Bung Karno Menangis Usai Teken Hukuman Mati untuk Sahabatnya Kartosuwiryo
JAKARTA - Tak lama setelah menyatakan kemerdekaannya , bangsa Indonesia dihadapkan dengan sejumlah pemberontakan yang ingin memisahkan diri dari Negara Kesatuan Republik Indonesia (NKRI).
Salah satunya pemberontakan Darul Islam (DI) atau Tentara Islam Indonesia (TII) di Jawa Barat.

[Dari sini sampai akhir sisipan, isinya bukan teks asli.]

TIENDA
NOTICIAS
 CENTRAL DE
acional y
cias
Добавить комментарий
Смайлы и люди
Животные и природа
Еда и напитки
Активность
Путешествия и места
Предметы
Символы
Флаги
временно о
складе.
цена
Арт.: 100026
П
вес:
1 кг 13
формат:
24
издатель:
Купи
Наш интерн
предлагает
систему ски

Pemberontakan terjadi setelah sang imam besar Sekarmadji Maridjan Kartosuwiryo memproklamirkan Negara Islam Indonesia (NII) pada 7 Agustus 1949.
Pemberontakan tersebut dilatarbelakangi Kartosuwiryo yang kecewa terhadap Indonesia, terlebih saat perjanjian Renville yang membuat sebagian wilayah Nusantara kembali dikuasai Belanda.

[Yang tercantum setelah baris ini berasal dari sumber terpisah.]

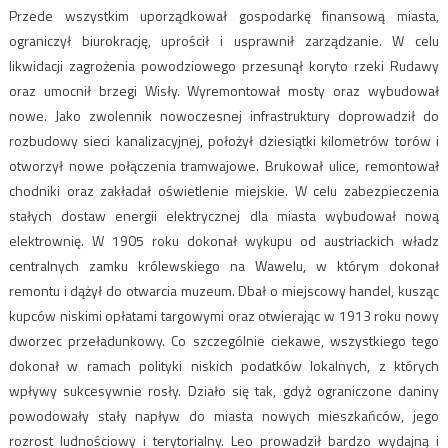
Przede wszystkim uporządkował gospodarkę finansową miasta,
ograniczył biurokrację, uprościł i usprawnił zarządzanie. W celu
likwidacji zagrożenia powodziowego przesunął koryto rzeki Rudawy
oraz umocnił brzegi Wisły. Wyremontował mosty oraz wybudował
nowe. Jako zwolennik nowoczesnej infrastruktury doprowadził do
rozbudowy sieci kanalizacyjnej, położył dziesiątki kilometrów torów i
otworzył nowe połączenia tramwajowe. Brukował ulice, remontował
chodniki oraz zakładał oświetlenie miejskie. W celu zabezpieczenia
stałych dostaw energii elektrycznej dla miasta wybudował nową
elektrownię. W 1905 roku dokonał wykupu od austriackich władz
centralnych zamku królewskiego na Wawelu, w którym dokonał
remontu i dążył do otwarcia muzeum. Dbał o miejscowy handel, kusząc
kupców niskimi opłatami targowymi oraz otwierając w 1913 roku nowy
dworzec przeładunkowy. Co szczególnie ciekawe, wszystkiego tego
dokonał w ramach polityki niskich podatków lokalnych, z których
wpływy sukcesywnie rosły. Działo się tak, gdyż ograniczone daniny
powodowały stały napływ do miasta nowych mieszkańców, jego
rozrost ludnościowy i terytorialny. Leo prowadził bardzo wydajną i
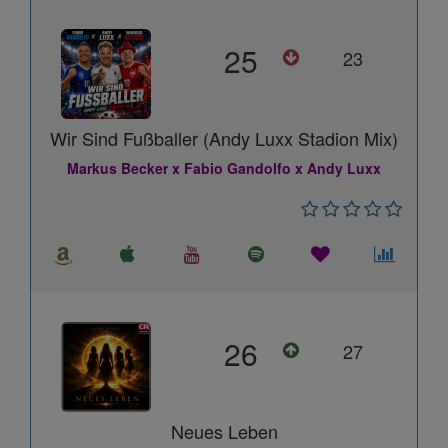
25
23
Wir Sind Fußballer (Andy Luxx Stadion Mix)
Markus Becker x Fabio Gandolfo x Andy Luxx
26
27
Neues Leben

Sang imam akhirnya memutuskan untuk melawan Republik Indonesia (RI) di tengah agresi militer Belanda.
Tak hanya di Jawa Barat, gerakan DI atau TII juga tercatat muncul di wilayah Nusantara lainnya seperti Aceh, Kalimantan Selatan, Sulawesi Selatan, dan Jawa Tengah.
Pemberontakan DI atau TII 1949 hingga 1962 menjadi pemberontakan terlama pascakemerdekaan RI, hingga akhirnya dapat ditaklukkan lewat operasi Bharatayudha dengan taktik pagar betis.
Kartosuwiryo pun ditangkap dan dijatuhi hukuman mati, hingga akhirnya dia dieksekusi pada 5 September 1962 atau tepat 59 tahun silam di Pulau Ubi, Kepulauan Seribu, Jakarta.
Namun ada yang menarik dibalik hukuman mati Kartosuwiryo yang tidak lain adalah sahabat Presiden Soekarno ketika menimba ilmu kepada HOS Tjokroaminoto di kawasan Peneleh, Surabaya, Jawa Timur. Keduanya diketahui juga pernah tinggal satu atap di rumah Tjokroaminoto di Bandung, Jawa Barat.
Bung Besar menandatangi surat keputusan hukuman mati terhadap sahabatnya itu pada 1962. Bung Karno sempat menangis saat meneken surat hukuman mati Kartosuwiryo. Bahkan, eksekusi itu sempat tertunda selama tiga bulan karena dia enggan menandatangani surat tersebut.